Source document:
The complaint repeatedly refers to “Defendants” in the plural, but the only Defendant in this action is CSL Behring. In addition, paragraph 137 of the complaint states that Plaintiff brings his unfair business practices claim “individually and on behalf of all others similarly situated,” but the complaint is otherwise clear that Khankin is the sole Plaintiff and has not brought this case as a class action.
2. The complaint also lacks adequate facts that “connect the protected activities to the adverse action” taken against him. Suarez, 2018 WL 2431473, at * 15-16. The complaint contains a conclusory allegation that “Plaintiff is informed and believes, and based thereon, alleges that Defendants' conduct, as described herein, was substantially motivated by Plaintiff's disclosure of his disability.” Dkt. 1 ¶ 52. As discussed in the preceding paragraph, the complaint does not discuss the circumstances of Plaintiff's alleged disclosure of his disability, nor does it contain other facts such as the timing of the events at issue to support an inference that his termination was substantially motivated by that disclosure or any other protected activity.
C. Third and Fourth Causes of Action
Plaintiff's third cause of action for wrongful termination asserts an individual Tameny claim for wrongful termination in violation of public policy. Dkt. 1 ¶¶ 57-64; see also Tameny v. Atlantic Richfield Co., 27 Cal.3d 167 (1980). His fourth cause of action asserts discrimination and harassment in violation of California's Fair Employment and Housing Act (“FEHA”), Cal. Govt. C. §§ 12940 et seq. Dkt. 1 ¶¶ 65-82.
A wrongful discharge claim may be premised on a FEHA violation. Suarez, 2018 WL 2431473, at *16 (citations omitted). The Court therefore first considers whether Plaintiff states a FEHA claim, then turns to whether he states a claim for wrongful termination. See id.
1. Fourth Cause of Action (Discrimination and Harassment)
Plaintiff's fourth cause of action for discrimination and harassment is DISMISSED WITH LEAVE TO AMEND due to the following deficiencies:
1. Plaintiff's fourth cause of action alleges that he was entitled under FEHA to protection against discrimination and harassment because he is “an employee who has a protected characteristic.” Dkt. 1 ¶ 71. Earlier in the complaint, Plaintiff states that he has “hearing impairment and neurodivergence” (id. ¶ 15), but he never expressly alleges that those are the “protected characteristic” upon which his FEHA claim is based. In an amended complaint, Plaintiff must clearly identify his alleged “protected characteristic.”

Data under study:

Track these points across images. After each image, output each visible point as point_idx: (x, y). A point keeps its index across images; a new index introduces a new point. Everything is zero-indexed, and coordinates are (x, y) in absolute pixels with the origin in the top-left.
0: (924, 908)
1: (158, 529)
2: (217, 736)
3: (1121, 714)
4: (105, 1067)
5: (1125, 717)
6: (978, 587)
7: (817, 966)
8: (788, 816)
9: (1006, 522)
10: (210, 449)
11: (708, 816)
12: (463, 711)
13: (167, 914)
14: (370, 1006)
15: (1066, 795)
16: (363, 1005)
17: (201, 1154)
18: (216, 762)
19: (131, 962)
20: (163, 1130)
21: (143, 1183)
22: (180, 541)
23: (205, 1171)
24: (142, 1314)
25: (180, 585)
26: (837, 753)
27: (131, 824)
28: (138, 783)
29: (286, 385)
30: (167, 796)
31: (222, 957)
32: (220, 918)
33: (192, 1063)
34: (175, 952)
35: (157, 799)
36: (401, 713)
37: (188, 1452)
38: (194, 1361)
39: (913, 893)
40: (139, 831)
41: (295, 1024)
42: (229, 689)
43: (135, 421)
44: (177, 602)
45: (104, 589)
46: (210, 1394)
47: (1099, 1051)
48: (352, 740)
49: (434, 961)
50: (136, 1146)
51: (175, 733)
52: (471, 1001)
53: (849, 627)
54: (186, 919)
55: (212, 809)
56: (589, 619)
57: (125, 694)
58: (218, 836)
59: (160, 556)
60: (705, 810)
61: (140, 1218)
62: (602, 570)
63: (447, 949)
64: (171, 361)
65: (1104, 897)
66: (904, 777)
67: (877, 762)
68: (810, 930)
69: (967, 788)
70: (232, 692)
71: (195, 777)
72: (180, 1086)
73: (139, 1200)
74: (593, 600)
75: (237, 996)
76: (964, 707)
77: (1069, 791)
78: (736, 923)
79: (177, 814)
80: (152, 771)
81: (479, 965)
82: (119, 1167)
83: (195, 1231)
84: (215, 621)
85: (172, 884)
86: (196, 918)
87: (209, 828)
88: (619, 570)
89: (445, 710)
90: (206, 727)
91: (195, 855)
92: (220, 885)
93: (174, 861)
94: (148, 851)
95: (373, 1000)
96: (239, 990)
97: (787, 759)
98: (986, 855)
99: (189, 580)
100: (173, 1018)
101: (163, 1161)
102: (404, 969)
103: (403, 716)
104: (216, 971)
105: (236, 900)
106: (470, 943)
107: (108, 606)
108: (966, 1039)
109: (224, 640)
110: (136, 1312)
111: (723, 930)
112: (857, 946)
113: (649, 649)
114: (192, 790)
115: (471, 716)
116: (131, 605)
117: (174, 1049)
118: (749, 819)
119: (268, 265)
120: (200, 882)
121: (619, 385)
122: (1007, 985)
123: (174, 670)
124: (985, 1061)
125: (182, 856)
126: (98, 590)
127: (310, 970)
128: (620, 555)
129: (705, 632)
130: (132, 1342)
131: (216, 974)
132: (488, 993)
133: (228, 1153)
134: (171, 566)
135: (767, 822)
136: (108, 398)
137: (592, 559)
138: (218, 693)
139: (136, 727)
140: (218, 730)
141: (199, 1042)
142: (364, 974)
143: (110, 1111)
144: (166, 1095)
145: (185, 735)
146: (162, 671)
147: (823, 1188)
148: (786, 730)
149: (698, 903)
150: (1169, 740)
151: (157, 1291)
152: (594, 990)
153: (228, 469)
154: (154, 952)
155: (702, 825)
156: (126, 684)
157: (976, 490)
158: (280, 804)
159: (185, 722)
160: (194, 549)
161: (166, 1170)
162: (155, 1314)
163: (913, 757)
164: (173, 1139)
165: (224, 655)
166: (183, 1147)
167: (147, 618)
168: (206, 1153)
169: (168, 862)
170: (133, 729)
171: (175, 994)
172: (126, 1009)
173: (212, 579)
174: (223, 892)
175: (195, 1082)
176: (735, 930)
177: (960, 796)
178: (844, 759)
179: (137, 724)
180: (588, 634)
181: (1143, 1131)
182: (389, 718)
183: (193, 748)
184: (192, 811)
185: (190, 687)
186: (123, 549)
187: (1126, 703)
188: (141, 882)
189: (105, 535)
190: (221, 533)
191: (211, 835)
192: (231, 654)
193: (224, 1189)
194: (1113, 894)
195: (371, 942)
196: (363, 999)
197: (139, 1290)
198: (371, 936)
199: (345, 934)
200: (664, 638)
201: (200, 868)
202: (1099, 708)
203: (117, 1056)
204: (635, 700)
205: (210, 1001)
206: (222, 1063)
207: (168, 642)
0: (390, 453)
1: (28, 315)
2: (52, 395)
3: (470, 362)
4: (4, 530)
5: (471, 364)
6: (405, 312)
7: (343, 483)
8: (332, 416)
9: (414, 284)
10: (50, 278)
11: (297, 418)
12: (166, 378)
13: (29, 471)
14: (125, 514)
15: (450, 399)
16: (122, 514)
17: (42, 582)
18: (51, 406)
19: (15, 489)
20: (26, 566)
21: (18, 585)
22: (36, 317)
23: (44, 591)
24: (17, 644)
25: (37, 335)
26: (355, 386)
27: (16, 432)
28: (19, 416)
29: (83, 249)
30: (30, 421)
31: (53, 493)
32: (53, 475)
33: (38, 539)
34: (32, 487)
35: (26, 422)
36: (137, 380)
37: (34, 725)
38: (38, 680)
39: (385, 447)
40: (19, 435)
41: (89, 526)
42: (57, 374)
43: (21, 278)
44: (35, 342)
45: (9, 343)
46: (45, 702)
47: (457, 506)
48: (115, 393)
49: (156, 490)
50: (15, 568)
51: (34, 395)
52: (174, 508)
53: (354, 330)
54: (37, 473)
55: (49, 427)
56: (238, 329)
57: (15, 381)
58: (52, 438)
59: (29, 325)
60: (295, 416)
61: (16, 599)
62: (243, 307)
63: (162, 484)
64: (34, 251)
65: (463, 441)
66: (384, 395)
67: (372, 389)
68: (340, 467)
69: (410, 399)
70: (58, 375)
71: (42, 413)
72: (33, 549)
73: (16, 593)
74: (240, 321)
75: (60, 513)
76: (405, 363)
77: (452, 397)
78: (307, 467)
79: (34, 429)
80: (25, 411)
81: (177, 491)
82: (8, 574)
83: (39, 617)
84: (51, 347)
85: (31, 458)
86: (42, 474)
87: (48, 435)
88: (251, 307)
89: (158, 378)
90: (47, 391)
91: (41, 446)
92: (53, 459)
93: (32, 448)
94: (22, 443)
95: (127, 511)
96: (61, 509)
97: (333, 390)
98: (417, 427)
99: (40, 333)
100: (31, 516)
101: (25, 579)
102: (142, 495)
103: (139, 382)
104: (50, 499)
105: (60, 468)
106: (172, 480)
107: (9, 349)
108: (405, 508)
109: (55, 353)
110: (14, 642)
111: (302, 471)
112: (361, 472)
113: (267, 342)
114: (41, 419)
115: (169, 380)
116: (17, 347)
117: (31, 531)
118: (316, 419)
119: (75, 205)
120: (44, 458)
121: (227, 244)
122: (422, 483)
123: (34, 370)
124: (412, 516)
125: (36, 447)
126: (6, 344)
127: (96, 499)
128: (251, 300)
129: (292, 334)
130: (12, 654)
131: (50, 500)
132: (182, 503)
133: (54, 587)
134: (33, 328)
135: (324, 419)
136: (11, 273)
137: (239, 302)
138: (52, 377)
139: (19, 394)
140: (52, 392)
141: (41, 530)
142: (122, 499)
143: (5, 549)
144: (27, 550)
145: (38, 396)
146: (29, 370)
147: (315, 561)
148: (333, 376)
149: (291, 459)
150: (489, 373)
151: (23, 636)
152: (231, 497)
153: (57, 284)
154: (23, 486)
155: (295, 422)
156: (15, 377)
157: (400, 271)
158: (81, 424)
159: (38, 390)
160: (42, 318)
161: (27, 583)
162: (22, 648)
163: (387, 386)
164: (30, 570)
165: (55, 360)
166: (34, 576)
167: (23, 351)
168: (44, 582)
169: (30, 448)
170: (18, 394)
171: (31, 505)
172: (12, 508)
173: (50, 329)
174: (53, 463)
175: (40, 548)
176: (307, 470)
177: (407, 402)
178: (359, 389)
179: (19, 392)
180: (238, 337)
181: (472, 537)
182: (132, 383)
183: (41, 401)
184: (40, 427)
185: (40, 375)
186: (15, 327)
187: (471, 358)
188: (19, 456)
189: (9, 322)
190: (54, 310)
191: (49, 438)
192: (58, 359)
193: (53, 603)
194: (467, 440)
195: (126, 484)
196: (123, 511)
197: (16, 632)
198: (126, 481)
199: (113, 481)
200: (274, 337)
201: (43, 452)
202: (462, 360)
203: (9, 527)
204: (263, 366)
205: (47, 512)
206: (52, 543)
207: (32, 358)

Work instruction 1: According to the court order, which conditions does Plaintiff say he has earlier in the complaint?
Work instruction 2: Write out the passage from the court order word for word, starting at "C. Third and" and ending at "1 ¶¶ 65-82.".

Written reply 1: Hearing impairment and neurodivergence.

Written reply 2:
C. Third and Fourth Causes of Action
Plaintiff's third cause of action for wrongful termination asserts an individual Tameny claim for wrongful termination in violation of public policy. Dkt. 1 ¶¶ 57-64; see also Tameny v. Atlantic Richfield Co., 27 Cal.3d 167 (1980). His fourth cause of action asserts discrimination and harassment in violation of California's Fair Employment and Housing Act (“FEHA”), Cal. Govt. C. §§ 12940 et seq. Dkt. 1 ¶¶ 65-82.